After they have showered – the Kid still smells like roses, could it be he's doing that on purpose? – we all meet for dinner. We laugh again about the camouflaging skills of the Kid, we talk about the shadow nature of the twelve-year-old for District 11 – I warn them against allies that do not further their odds. As much as it bothers me that this little girl is in the games, I'm trying to save MY tributes. Both of them nod, but it's clear that they both have overly big hearts, at least as far as the games are concerned. Ah well….
After a while it is time to talk about the Gamemakers' evaluation. "Tomorrow they'll bring you in one by one and evaluate you.
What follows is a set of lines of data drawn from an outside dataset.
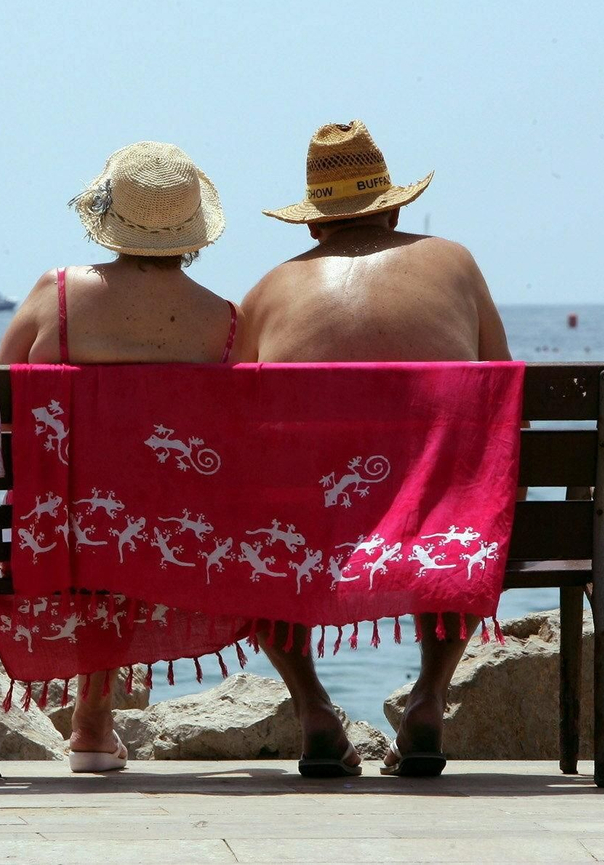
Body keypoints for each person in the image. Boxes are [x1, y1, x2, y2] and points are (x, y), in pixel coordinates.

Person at [236, 120, 516, 777]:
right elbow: (501, 394)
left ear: (311, 224)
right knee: (459, 483)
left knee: (247, 515)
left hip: (307, 528)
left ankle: (312, 707)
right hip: (442, 521)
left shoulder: (269, 289)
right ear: (393, 207)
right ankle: (430, 695)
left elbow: (236, 425)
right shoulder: (455, 262)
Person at [0, 140, 239, 772]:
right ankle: (94, 721)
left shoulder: (58, 295)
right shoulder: (226, 321)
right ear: (192, 230)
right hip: (164, 530)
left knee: (94, 502)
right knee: (137, 502)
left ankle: (92, 721)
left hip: (55, 522)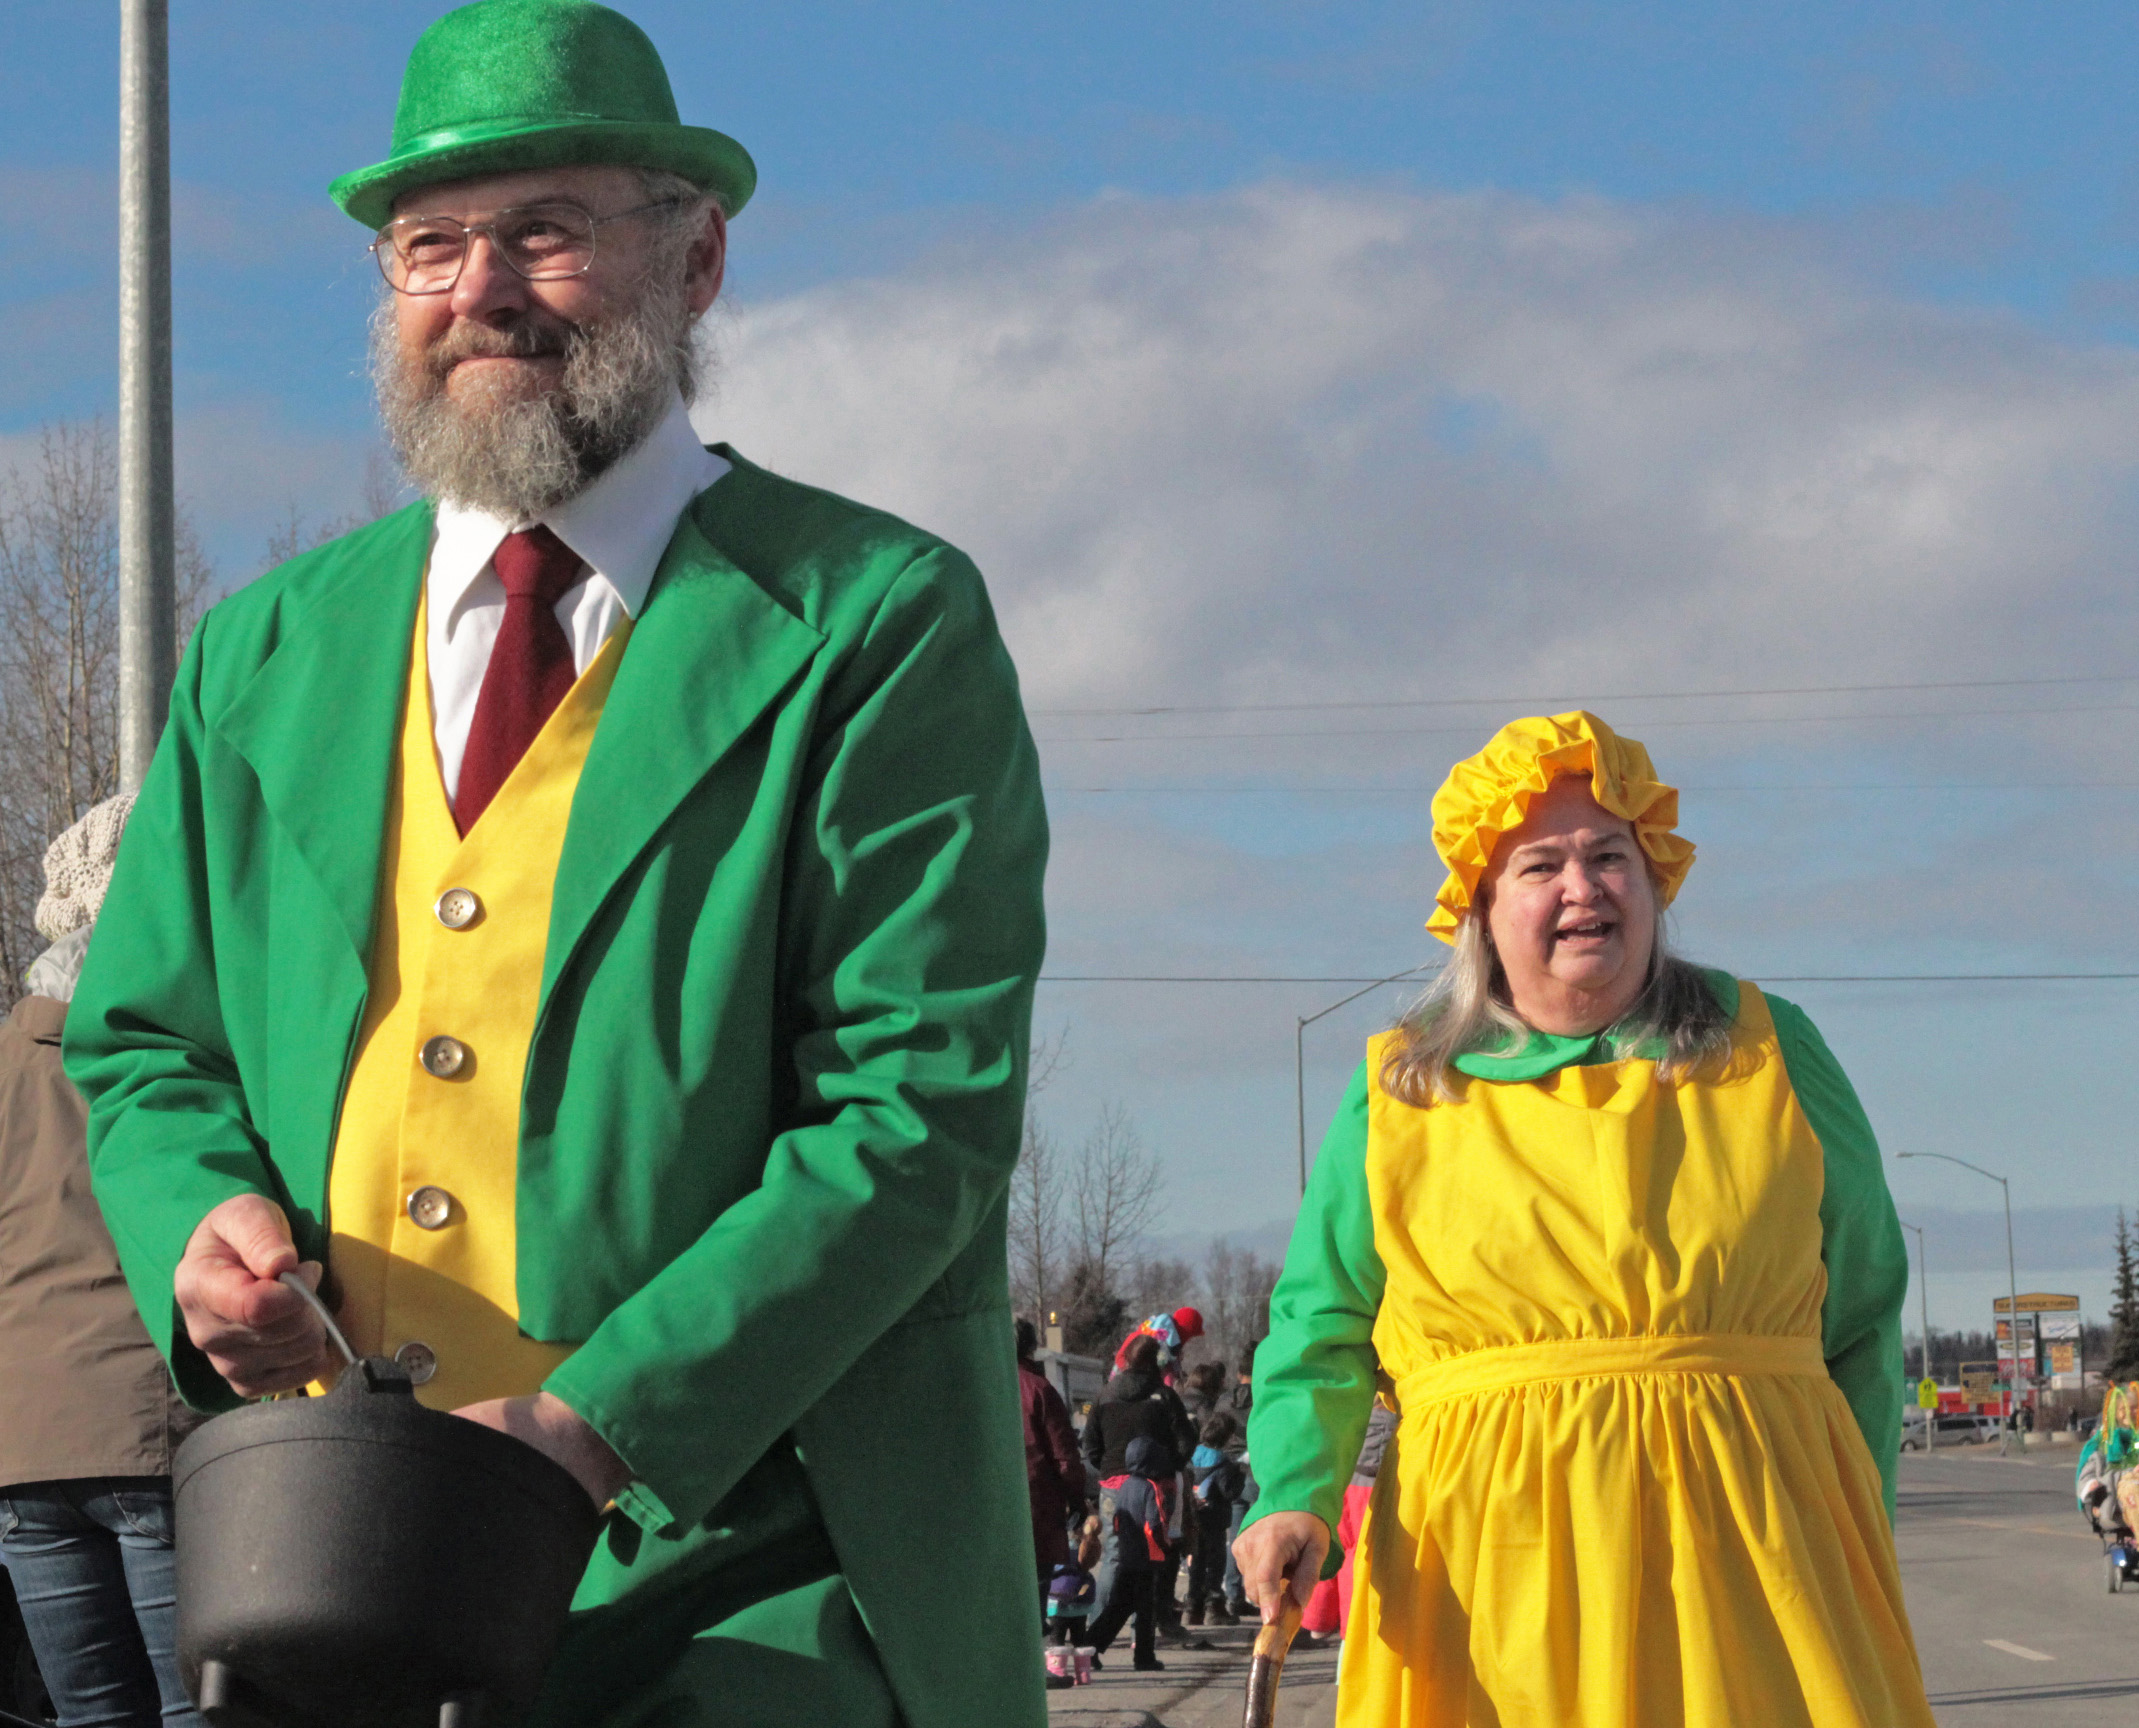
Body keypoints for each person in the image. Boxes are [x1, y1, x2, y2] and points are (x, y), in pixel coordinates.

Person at [64, 7, 1047, 1727]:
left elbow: (918, 1105)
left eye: (548, 232)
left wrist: (596, 1424)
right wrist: (196, 1228)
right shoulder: (262, 651)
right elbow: (149, 1043)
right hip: (329, 1554)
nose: (482, 289)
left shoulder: (873, 618)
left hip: (760, 1570)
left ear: (697, 259)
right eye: (429, 246)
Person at [1232, 712, 1934, 1727]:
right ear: (1479, 904)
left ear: (1654, 885)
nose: (1583, 888)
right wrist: (1294, 1492)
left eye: (1612, 857)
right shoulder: (1401, 1090)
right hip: (1489, 1577)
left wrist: (1856, 1522)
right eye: (1541, 865)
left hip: (1762, 1565)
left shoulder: (1771, 1052)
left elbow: (1862, 1311)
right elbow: (1321, 1326)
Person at [0, 797, 204, 1728]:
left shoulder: (4, 1065)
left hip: (22, 1452)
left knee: (92, 1720)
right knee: (203, 1712)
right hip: (153, 1429)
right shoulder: (178, 1059)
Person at [1082, 1437, 1172, 1673]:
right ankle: (1144, 1657)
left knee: (1118, 1608)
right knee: (1145, 1612)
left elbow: (1117, 1521)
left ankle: (1089, 1648)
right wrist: (1165, 1546)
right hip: (1147, 1559)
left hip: (1127, 1556)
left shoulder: (1124, 1486)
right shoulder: (1151, 1487)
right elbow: (1154, 1523)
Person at [1017, 1320, 1086, 1621]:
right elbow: (1065, 1458)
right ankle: (1036, 1658)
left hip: (986, 1504)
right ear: (1032, 1348)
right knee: (1037, 1584)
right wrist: (1078, 1500)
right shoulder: (1040, 1389)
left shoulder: (977, 1385)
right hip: (1036, 1502)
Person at [1184, 1411, 1246, 1626]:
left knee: (1196, 1562)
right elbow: (1230, 1492)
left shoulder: (1191, 1458)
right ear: (1227, 1436)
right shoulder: (1225, 1463)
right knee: (1215, 1562)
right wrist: (1240, 1473)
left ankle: (1192, 1606)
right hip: (1216, 1520)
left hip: (1194, 1517)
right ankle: (1214, 1606)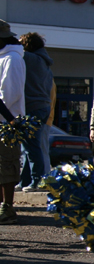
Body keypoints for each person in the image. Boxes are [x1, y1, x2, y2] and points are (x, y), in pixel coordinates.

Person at [18, 32, 53, 192]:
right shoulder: (44, 62)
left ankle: (36, 180)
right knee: (30, 145)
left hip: (32, 106)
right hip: (43, 106)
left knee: (31, 146)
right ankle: (26, 180)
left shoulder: (28, 58)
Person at [0, 19, 25, 225]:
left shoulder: (12, 59)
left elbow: (11, 93)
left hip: (8, 123)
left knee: (7, 164)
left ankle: (7, 207)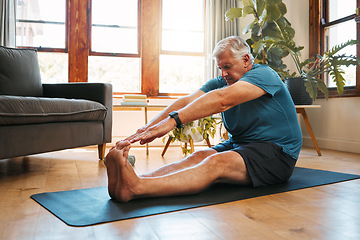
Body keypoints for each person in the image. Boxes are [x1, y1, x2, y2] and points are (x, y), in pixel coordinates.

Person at [105, 36, 303, 202]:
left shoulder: (264, 75)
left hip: (278, 153)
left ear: (246, 60)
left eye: (228, 66)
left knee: (215, 162)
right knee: (198, 157)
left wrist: (172, 122)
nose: (224, 73)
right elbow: (188, 101)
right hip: (241, 144)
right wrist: (147, 128)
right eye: (220, 68)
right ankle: (134, 180)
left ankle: (136, 188)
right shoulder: (223, 80)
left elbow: (222, 100)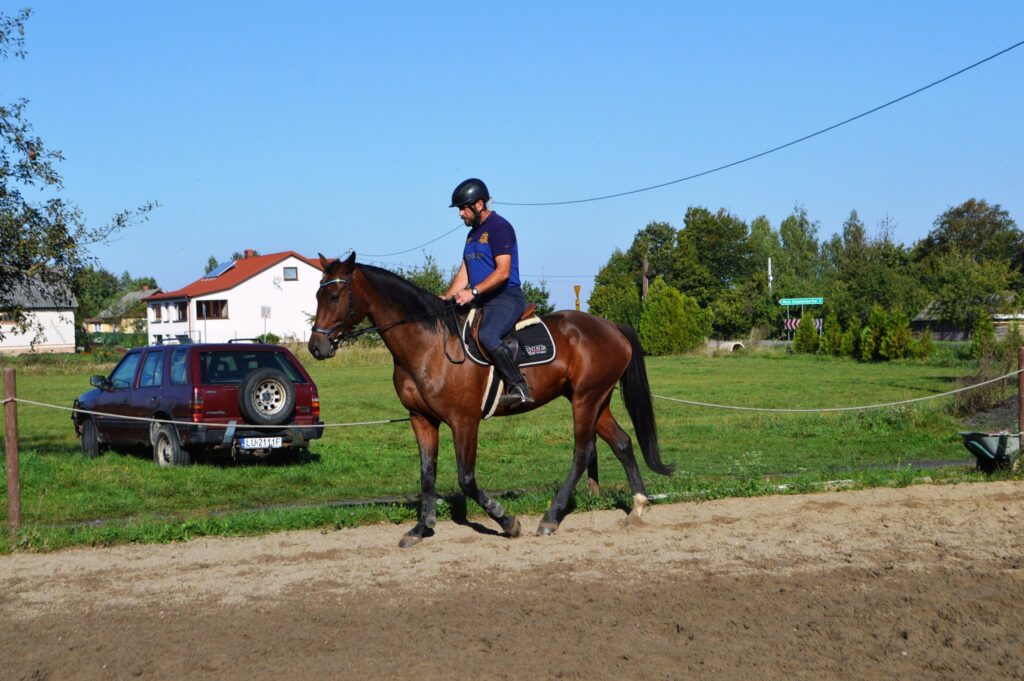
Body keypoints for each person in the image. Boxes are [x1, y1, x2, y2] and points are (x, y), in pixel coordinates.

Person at [441, 178, 534, 407]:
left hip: (506, 297)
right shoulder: (472, 235)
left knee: (488, 335)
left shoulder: (500, 227)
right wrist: (445, 298)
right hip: (481, 299)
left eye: (463, 208)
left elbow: (503, 272)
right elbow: (464, 272)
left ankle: (519, 387)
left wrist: (472, 291)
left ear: (479, 204)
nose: (460, 214)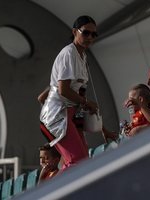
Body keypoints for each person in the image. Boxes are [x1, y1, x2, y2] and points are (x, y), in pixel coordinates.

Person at [39, 15, 98, 170]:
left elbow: (45, 95)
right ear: (74, 31)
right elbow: (63, 90)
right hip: (58, 115)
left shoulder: (82, 56)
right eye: (86, 33)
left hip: (68, 113)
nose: (90, 37)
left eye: (94, 34)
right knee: (77, 161)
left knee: (82, 161)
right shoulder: (69, 53)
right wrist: (85, 102)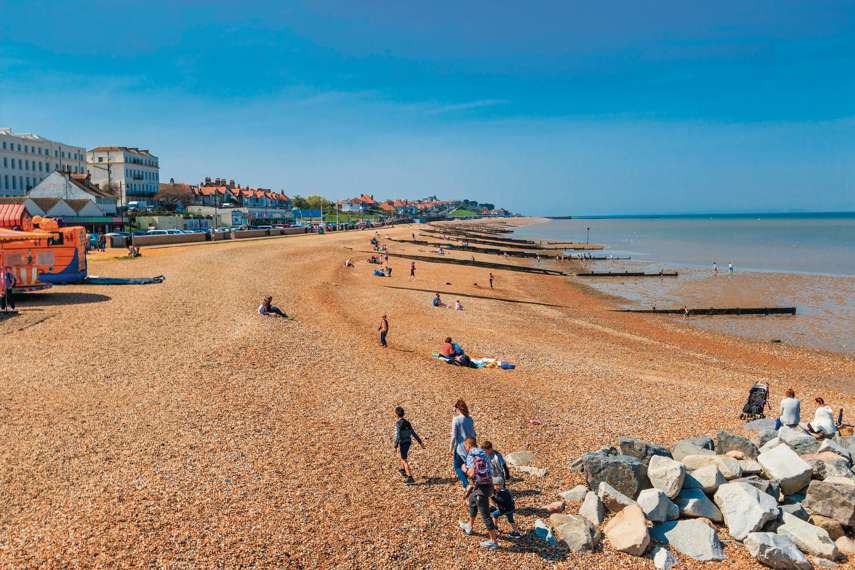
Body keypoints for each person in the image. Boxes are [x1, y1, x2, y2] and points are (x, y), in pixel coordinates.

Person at [458, 437, 499, 549]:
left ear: (468, 445)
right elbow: (490, 470)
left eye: (465, 447)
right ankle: (469, 526)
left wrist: (464, 469)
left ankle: (493, 541)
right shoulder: (484, 454)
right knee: (472, 500)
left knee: (485, 514)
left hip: (481, 489)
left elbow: (471, 474)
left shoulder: (471, 455)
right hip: (486, 485)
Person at [393, 406, 424, 485]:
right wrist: (420, 442)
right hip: (408, 442)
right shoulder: (407, 423)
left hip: (402, 442)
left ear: (396, 415)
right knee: (400, 454)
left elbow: (398, 436)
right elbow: (413, 433)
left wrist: (395, 446)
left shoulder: (398, 424)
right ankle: (403, 469)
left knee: (404, 459)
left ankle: (410, 477)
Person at [450, 399, 476, 488]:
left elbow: (453, 436)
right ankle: (476, 483)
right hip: (471, 445)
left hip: (460, 447)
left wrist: (451, 448)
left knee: (457, 466)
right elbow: (473, 433)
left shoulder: (456, 420)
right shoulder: (470, 419)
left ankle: (466, 484)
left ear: (457, 408)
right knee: (469, 464)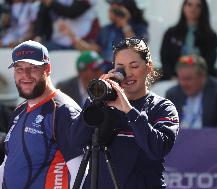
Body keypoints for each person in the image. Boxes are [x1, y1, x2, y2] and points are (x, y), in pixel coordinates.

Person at [69, 37, 179, 189]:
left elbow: (157, 149)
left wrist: (129, 110)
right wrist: (95, 100)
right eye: (121, 68)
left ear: (148, 67)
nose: (127, 74)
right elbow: (75, 140)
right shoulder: (103, 104)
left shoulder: (162, 107)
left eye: (134, 66)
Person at [0, 40, 83, 189]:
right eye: (19, 69)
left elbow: (82, 172)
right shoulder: (19, 111)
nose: (25, 75)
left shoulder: (64, 111)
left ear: (47, 68)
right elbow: (8, 163)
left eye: (33, 68)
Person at [63, 0, 148, 62]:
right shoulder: (107, 29)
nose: (110, 10)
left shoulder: (139, 27)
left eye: (115, 8)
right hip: (104, 69)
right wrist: (71, 36)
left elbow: (136, 48)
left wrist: (124, 24)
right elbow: (91, 50)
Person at [166, 54, 217, 128]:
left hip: (210, 138)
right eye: (180, 79)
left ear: (202, 76)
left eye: (188, 79)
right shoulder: (172, 94)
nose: (183, 84)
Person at [160, 0, 217, 80]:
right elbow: (165, 59)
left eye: (198, 6)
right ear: (184, 7)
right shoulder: (171, 33)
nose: (193, 9)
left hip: (201, 79)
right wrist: (172, 77)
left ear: (203, 10)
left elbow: (209, 63)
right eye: (189, 4)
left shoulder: (211, 36)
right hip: (174, 77)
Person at [34, 0, 99, 50]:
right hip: (57, 41)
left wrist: (51, 3)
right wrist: (38, 36)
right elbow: (42, 15)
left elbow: (72, 12)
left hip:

This is important because higher ratings will mean sponsors." It's not the time for them to be involved in the mentoring/sponsorship end of the Games, but surely they understand at this point the importance of sponsors. An Avox tries to pour me a drink, but I hold my hand over my glass. This move does not go unnoticed by Sweetheart, the Kid, or Effie. I can see it on their faces. OK, yeah, I'm really serious here. Maybe now they get it. "This is the time to show them everything. There'll be a bow; make sure you use it. Peeta, you make sure to show your strength. They'll start with District One, so the two of you will go last. Well, I don't know how else to put this… make sure they remember you."
Again, they both nod to me in perfect synchronicity. I think the fact that I'm NOT drinking has now registered with both of them. It has certainly registered with me. I'm starting to feel a level of trust from them. They both walk to their rooms to retire for the night. Then and only then, do I take my first drink of the day.
I didn't even know I had this level of sobriety in me.